Hi team,
scipy.stats.multinomial
currently forces the p
shape parameter array to sum to 1.0
, silently ignoring the last element of each row.
import numpy as np
from scipy import stats
res = stats.multinomial.entropy(10, [0.25, 75])
ref = stats.multinomial.entropy(10, [0.25, 0.75])
np.testing.assert_equal(res, ref) # passes, no warning
This behavior is documented, but has led to issues like gh-22565 and gh-11860.
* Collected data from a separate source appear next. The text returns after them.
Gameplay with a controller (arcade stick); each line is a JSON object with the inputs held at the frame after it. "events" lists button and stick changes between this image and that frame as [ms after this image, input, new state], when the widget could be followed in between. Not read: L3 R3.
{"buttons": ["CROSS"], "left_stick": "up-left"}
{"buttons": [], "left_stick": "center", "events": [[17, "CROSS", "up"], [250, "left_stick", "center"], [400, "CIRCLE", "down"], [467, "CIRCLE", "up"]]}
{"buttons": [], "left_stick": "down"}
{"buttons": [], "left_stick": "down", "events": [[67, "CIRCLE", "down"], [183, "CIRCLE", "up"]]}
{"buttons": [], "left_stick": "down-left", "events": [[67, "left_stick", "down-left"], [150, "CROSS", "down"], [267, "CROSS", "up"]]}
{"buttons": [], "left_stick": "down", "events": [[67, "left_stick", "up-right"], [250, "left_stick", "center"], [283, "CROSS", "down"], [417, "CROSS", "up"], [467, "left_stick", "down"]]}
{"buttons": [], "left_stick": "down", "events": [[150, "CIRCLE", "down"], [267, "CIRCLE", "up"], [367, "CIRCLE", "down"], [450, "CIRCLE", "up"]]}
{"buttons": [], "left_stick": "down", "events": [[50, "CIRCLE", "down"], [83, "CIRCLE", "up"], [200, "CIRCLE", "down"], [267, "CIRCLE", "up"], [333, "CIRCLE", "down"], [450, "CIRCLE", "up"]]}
A new PR, gh-22585, proposes to warn when the rows don’t sum to 1.0
within a fixed tolerance:
res = stats.multinomial.entropy(10, [0.25, 75])
# <ipython-input-2-5540b560d502>:3: FutureWarning: Some rows of `p` do not sum to 1.0 within tolerance of eps=1e-15. Currently, the last element of these rows is adjusted to compensate, but this condition will produce NaNs beginning in SciPy 1.18.0. Please ensure that rows of `p` sum to 1.0 to avoid futher disruption.
# res = stats.multinomial.entropy(10, [0.25, 75])
until SciPy 1.8.0, when it would begin producing NaNs. This is consistent with the behavior of other distributions in which invalid shape parameters produce a NaN, e.g.
stats.binom(n=10, p=-1).entropy() # nan, no warning
Comments? Concerns? Please join the conversation in gh-22585.
Thanks!
Matt